Data items —
######

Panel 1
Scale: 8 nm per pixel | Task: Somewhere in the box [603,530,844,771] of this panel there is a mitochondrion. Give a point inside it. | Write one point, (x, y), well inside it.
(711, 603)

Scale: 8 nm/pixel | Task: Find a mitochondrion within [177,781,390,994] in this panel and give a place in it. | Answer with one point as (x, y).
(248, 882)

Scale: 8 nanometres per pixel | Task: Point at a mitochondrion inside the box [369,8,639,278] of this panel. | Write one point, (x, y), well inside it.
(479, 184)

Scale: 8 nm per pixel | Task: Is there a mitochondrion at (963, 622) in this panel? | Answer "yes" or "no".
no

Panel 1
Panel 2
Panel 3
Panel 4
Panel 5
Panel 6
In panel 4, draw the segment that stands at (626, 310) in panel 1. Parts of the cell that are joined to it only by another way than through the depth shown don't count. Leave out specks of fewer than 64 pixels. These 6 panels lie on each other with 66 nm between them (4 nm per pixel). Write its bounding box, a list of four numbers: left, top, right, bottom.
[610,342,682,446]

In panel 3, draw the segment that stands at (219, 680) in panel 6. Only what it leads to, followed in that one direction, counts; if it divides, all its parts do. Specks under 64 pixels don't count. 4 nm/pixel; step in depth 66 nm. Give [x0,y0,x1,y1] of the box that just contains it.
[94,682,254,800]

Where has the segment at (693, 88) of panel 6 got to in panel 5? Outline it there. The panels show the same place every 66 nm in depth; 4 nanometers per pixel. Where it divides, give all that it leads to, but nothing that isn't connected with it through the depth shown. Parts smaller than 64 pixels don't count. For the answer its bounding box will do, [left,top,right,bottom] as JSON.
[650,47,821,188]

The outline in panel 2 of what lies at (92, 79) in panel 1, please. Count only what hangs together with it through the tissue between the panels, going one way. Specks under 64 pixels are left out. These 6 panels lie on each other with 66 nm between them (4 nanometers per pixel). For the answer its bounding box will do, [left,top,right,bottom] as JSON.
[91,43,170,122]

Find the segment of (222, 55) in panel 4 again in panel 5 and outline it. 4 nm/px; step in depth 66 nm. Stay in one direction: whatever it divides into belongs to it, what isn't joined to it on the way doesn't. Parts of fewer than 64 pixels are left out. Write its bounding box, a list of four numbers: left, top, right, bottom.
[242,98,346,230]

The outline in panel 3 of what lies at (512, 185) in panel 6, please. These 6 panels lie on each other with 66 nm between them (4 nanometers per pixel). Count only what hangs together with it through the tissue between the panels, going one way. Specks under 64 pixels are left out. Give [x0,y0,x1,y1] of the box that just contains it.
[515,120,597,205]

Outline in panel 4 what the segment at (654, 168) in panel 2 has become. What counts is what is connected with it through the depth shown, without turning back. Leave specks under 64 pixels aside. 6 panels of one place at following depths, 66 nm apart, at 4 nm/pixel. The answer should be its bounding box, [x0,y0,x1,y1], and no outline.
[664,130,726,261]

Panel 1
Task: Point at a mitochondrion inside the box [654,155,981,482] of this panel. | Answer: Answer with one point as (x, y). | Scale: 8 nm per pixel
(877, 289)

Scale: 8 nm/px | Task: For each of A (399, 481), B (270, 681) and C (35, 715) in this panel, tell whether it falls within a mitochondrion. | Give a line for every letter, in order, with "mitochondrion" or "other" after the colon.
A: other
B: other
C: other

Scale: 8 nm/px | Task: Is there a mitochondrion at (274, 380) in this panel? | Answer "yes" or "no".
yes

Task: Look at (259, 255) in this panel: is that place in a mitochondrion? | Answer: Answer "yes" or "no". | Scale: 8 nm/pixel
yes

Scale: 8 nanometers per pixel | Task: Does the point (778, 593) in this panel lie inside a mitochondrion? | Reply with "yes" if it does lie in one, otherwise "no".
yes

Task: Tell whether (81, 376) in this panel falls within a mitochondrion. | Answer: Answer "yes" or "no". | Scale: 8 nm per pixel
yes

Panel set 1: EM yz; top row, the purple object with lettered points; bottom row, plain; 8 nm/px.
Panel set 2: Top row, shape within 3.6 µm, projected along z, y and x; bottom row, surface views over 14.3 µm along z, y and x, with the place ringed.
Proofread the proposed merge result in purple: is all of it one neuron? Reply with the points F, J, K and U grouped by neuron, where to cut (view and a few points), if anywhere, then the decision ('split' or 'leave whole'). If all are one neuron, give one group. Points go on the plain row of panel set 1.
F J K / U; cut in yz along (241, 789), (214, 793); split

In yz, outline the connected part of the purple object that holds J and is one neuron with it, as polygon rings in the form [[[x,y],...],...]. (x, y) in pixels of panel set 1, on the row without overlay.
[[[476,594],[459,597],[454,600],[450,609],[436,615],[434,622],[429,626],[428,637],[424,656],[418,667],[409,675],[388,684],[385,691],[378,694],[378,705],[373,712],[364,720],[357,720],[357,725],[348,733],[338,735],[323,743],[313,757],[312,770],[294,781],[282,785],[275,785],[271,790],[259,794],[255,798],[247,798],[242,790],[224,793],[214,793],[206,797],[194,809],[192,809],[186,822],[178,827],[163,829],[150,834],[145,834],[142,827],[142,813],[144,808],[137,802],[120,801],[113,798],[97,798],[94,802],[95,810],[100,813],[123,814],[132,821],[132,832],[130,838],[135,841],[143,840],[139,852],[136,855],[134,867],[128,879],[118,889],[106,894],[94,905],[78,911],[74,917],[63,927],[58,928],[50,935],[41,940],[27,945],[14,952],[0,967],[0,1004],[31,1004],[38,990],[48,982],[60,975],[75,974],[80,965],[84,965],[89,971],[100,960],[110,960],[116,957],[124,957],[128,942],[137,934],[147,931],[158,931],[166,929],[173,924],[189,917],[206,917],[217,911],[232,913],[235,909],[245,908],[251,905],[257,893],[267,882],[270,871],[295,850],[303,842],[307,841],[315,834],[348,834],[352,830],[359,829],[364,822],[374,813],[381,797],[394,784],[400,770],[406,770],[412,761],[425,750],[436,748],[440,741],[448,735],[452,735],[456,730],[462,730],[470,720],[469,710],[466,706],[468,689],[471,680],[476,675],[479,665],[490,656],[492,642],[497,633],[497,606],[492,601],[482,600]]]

######

TASK TO COMPLETE — All of the records above are to be printed again exactly as they appear.

RESPONSE TO THIS TASK —
Panel 1
Scale: 8 nm per pixel | Task: Somewhere in the box [603,530,844,771] of this panel there is a mitochondrion. Give a point inside it. | Write one point, (x, y), well inside it.
(711, 603)

Scale: 8 nm/pixel | Task: Find a mitochondrion within [177,781,390,994] in this panel and give a place in it. | Answer with one point as (x, y).
(248, 882)

Scale: 8 nanometres per pixel | Task: Point at a mitochondrion inside the box [369,8,639,278] of this panel. | Write one point, (x, y), well inside it.
(479, 184)

Scale: 8 nm per pixel | Task: Is there a mitochondrion at (963, 622) in this panel? | Answer "yes" or "no".
no

Panel 1
Panel 2
Panel 3
Panel 4
Panel 5
Panel 6
In panel 4, draw the segment that stands at (626, 310) in panel 1. Parts of the cell that are joined to it only by another way than through the depth shown don't count. Leave out specks of fewer than 64 pixels. These 6 panels lie on each other with 66 nm between them (4 nm per pixel). Write its bounding box, a list of four numbers: left, top, right, bottom.
[610,342,682,446]

In panel 3, draw the segment that stands at (219, 680) in panel 6. Only what it leads to, followed in that one direction, counts; if it divides, all its parts do. Specks under 64 pixels don't count. 4 nm/pixel; step in depth 66 nm. Give [x0,y0,x1,y1] of the box that just contains it.
[94,682,254,800]

Where has the segment at (693, 88) of panel 6 got to in panel 5? Outline it there. The panels show the same place every 66 nm in depth; 4 nanometers per pixel. Where it divides, give all that it leads to, but nothing that isn't connected with it through the depth shown. Parts smaller than 64 pixels don't count. For the answer its bounding box will do, [left,top,right,bottom] as JSON.
[650,47,821,188]

The outline in panel 2 of what lies at (92, 79) in panel 1, please. Count only what hangs together with it through the tissue between the panels, going one way. Specks under 64 pixels are left out. These 6 panels lie on each other with 66 nm between them (4 nanometers per pixel). For the answer its bounding box will do, [left,top,right,bottom] as JSON.
[91,43,170,122]

Find the segment of (222, 55) in panel 4 again in panel 5 and outline it. 4 nm/px; step in depth 66 nm. Stay in one direction: whatever it divides into belongs to it, what isn't joined to it on the way doesn't. Parts of fewer than 64 pixels are left out. Write its bounding box, a list of four numbers: left, top, right, bottom.
[242,98,346,230]

The outline in panel 3 of what lies at (512, 185) in panel 6, please. These 6 panels lie on each other with 66 nm between them (4 nanometers per pixel). Count only what hangs together with it through the tissue between the panels, going one way. Specks under 64 pixels are left out. Give [x0,y0,x1,y1] of the box that just contains it.
[515,120,597,205]

Outline in panel 4 what the segment at (654, 168) in panel 2 has become. What counts is what is connected with it through the depth shown, without turning back. Leave specks under 64 pixels aside. 6 panels of one place at following depths, 66 nm apart, at 4 nm/pixel. The answer should be its bounding box, [x0,y0,x1,y1], and no outline.
[664,130,726,261]

Panel 1
Task: Point at a mitochondrion inside the box [654,155,981,482] of this panel. | Answer: Answer with one point as (x, y). | Scale: 8 nm per pixel
(877, 289)

Scale: 8 nm/px | Task: For each of A (399, 481), B (270, 681) and C (35, 715) in this panel, tell whether it falls within a mitochondrion. | Give a line for every letter, in order, with "mitochondrion" or "other" after the colon.
A: other
B: other
C: other

Scale: 8 nm/px | Task: Is there a mitochondrion at (274, 380) in this panel? | Answer "yes" or "no".
yes

Task: Look at (259, 255) in this panel: is that place in a mitochondrion? | Answer: Answer "yes" or "no". | Scale: 8 nm/pixel
yes

Scale: 8 nanometers per pixel | Task: Does the point (778, 593) in this panel lie inside a mitochondrion? | Reply with "yes" if it does lie in one, otherwise "no".
yes

Task: Tell whether (81, 376) in this panel falls within a mitochondrion. | Answer: Answer "yes" or "no". | Scale: 8 nm per pixel
yes

Panel set 1: EM yz; top row, the purple object with lettered points; bottom row, plain; 8 nm/px.
Panel set 2: Top row, shape within 3.6 µm, projected along z, y and x; bottom row, surface views over 14.3 µm along z, y and x, with the place ringed.
Proofread the proposed merge result in purple: is all of it one neuron? Reply with the points F, J, K and U grouped by neuron, where to cut (view and a few points), if anywhere, then the decision ('split' or 'leave whole'). If all are one neuron, give one group. Points go on the plain row of panel set 1.
F J K / U; cut in yz along (241, 789), (214, 793); split

In yz, outline the connected part of the purple object that holds J and is one neuron with it, as polygon rings in the form [[[x,y],...],...]. (x, y) in pixels of panel set 1, on the row without overlay.
[[[476,594],[459,597],[454,600],[450,609],[436,615],[434,622],[429,626],[428,637],[424,656],[418,667],[409,675],[388,684],[385,691],[378,694],[378,705],[373,712],[364,720],[357,720],[357,725],[348,733],[338,735],[323,743],[313,757],[312,770],[294,781],[282,785],[275,785],[271,790],[259,794],[255,798],[247,798],[242,790],[224,793],[214,793],[206,797],[194,809],[192,809],[186,822],[178,827],[163,829],[150,834],[145,834],[142,827],[142,813],[144,808],[137,802],[120,801],[113,798],[97,798],[94,802],[95,810],[100,813],[123,814],[132,821],[132,832],[130,838],[135,841],[143,840],[139,852],[136,855],[134,867],[128,879],[118,889],[106,894],[94,905],[78,911],[74,917],[63,927],[58,928],[50,935],[41,940],[27,945],[14,952],[0,967],[0,1004],[31,1004],[38,990],[48,982],[60,975],[75,974],[80,965],[84,965],[89,971],[100,960],[110,960],[116,957],[124,957],[128,942],[137,934],[147,931],[158,931],[166,929],[173,924],[189,917],[206,917],[217,911],[232,913],[235,909],[245,908],[251,905],[257,893],[267,882],[270,871],[295,850],[303,842],[307,841],[315,834],[348,834],[352,830],[359,829],[364,822],[374,813],[381,797],[394,784],[400,770],[406,770],[412,761],[425,750],[436,748],[440,741],[448,735],[452,735],[456,730],[462,730],[470,720],[469,710],[466,706],[468,689],[471,680],[476,675],[479,665],[490,656],[492,642],[497,633],[497,606],[492,601],[482,600]]]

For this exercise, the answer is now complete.